According to regulatory filings, the company had about 10,000 employees at the end of 2021, twice the amount they had before the pandemic. The cuts amount to 10 per cent of the company's entire work force.
Affected staff are being notified on Tuesday. Most of the lay-offs will be in recruiting, support and sales, the company says. Anyone affected will get 16 weeks of severance pay, plus an extra week for every year they've been with the company. And the company will remove limitations on any stock options they may be entitled to.
Like many digital-focused companies, Shopify saw demand for its services explode during the pandemic, as lockdowns forced consumers and businesses to adapt quickly to buying and selling online.
In response to this increased demand, Shopify expanded aggressively, hiring staff to keep up with the mass of new customers for its core service of helping real-world retailers sell goods online.
The boom was so massive that at one point in mid-2020, Shopify became the most valuable company in Canada, topping the Royal Bank of Canada, with a valuation of almost $300 billion.
While the uptick in sales and revenue was very real, maintaining that momentum proved difficult, as the company's growth showed signs of slowdown toward the end of 2021. Today, the company is worth about $50 billion. Shares in the company fell about 15 per cent when the TSX opened on Tuesday.
Shopify isn't the only tech company to feel the pinch of a slowdown.

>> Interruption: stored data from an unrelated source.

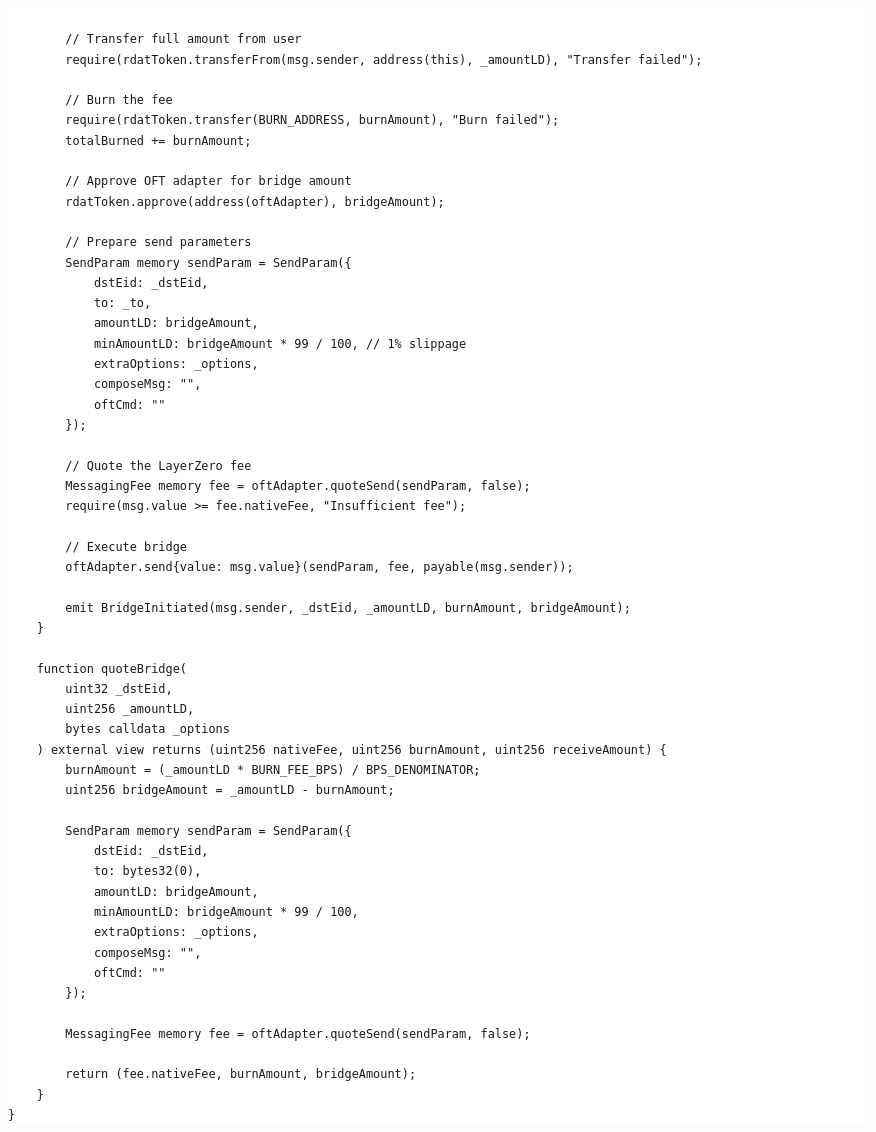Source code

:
 ```solidity

        // Transfer full amount from user
        require(rdatToken.transferFrom(msg.sender, address(this), _amountLD), "Transfer failed");

        // Burn the fee
        require(rdatToken.transfer(BURN_ADDRESS, burnAmount), "Burn failed");
        totalBurned += burnAmount;

        // Approve OFT adapter for bridge amount
        rdatToken.approve(address(oftAdapter), bridgeAmount);

        // Prepare send parameters
        SendParam memory sendParam = SendParam({
            dstEid: _dstEid,
            to: _to,
            amountLD: bridgeAmount,
            minAmountLD: bridgeAmount * 99 / 100, // 1% slippage
            extraOptions: _options,
            composeMsg: "",
            oftCmd: ""
        });

        // Quote the LayerZero fee
        MessagingFee memory fee = oftAdapter.quoteSend(sendParam, false);
        require(msg.value >= fee.nativeFee, "Insufficient fee");

        // Execute bridge
        oftAdapter.send{value: msg.value}(sendParam, fee, payable(msg.sender));

        emit BridgeInitiated(msg.sender, _dstEid, _amountLD, burnAmount, bridgeAmount);
    }

    function quoteBridge(
        uint32 _dstEid,
        uint256 _amountLD,
        bytes calldata _options
    ) external view returns (uint256 nativeFee, uint256 burnAmount, uint256 receiveAmount) {
        burnAmount = (_amountLD * BURN_FEE_BPS) / BPS_DENOMINATOR;
        uint256 bridgeAmount = _amountLD - burnAmount;

        SendParam memory sendParam = SendParam({
            dstEid: _dstEid,
            to: bytes32(0),
            amountLD: bridgeAmount,
            minAmountLD: bridgeAmount * 99 / 100,
            extraOptions: _options,
            composeMsg: "",
            oftCmd: ""
        });

        MessagingFee memory fee = oftAdapter.quoteSend(sendParam, false);

        return (fee.nativeFee, burnAmount, bridgeAmount);
    }
}
```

U.S. giants like Netflix, Google, Apple, Microsoft and Paypal all saw their prospects dim as the spectre of inflation took a bite out of consumer spending.
In his letter to staff, Lütke says demand for online shopping is growing, but no longer at the frenzied pace seen in 2020. All in all, e-commerce is about where it would have been had the pandemic surge not happened, he said.
Shopify had boosted its staffing levels on the assumption that explosive growth would continue.
"We bet that the .. share of dollars that travel through e-commerce rather than physical retail would permanently leap ahead," Lütke said. "It's now clear that bet didn't pay off."
The company is slated to reveal its quarterly results on Wednesday morning, and financial analysts who cover the company have been scrambling to downgrade their expectations.